Duas coisas para levar em conta:
1. Está em curso uma campanha para lançar descrédito sobre os procuradores do MP, em especial os que vêm se destacando na investigação do caso Eduardo Jorge (Luiz Francisco de Souza e Guilherme Schelb). Respeitada a liberdade de opinião de seus colunistas, a Folha, até o momento, não participa desta campanha, o que é bom.
2. Também está em curso um tiroteio dentro do Ministério Público. No mais notável dos enfrentamentos entre grupos rivais, a sub-procuradora-geral Delza Curvello Rocha acusa Luiz Francisco de Souza de adulterar documentos na tentativa de envolvê-la no caso do desvio de verbas do TRT. Não há nada disso na Folha, o que é ruim.

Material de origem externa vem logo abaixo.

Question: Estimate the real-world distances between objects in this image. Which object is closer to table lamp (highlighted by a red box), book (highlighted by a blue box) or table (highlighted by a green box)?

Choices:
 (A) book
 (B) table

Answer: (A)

A constatação do item 1 não elimina a necessidade de apurar a acusação do item 2, tanto quanto uma reportagem sobre o item 2 não deveria ser contaminada pela campanha do item 1, como acontece no "Estado" hoje. Mas, descontada toda a editorialização do noticiário do concorrente local, a ausência de "outro lado" decente etc., ainda assim existe ali material sobre o qual a Folha tem a obrigação de se debruçar. A Redação dirá que a acusação de Delza é conhecida. Que já foi registrada pela Folha e que, na semana passada, ganhou uma página no "JB" ("Crise chega ao Ministério Público"). Certo. Há, no entanto, elementos novos. Trata-se de discussão que envolve a imprensa (caso da reportagem do "Correio Braziliense" de 14 de abril, relatado na pág. A 6 do concorrente, e do e-mail de Souza reproduzido no mesmo local). Não pode ser omitida do leitor.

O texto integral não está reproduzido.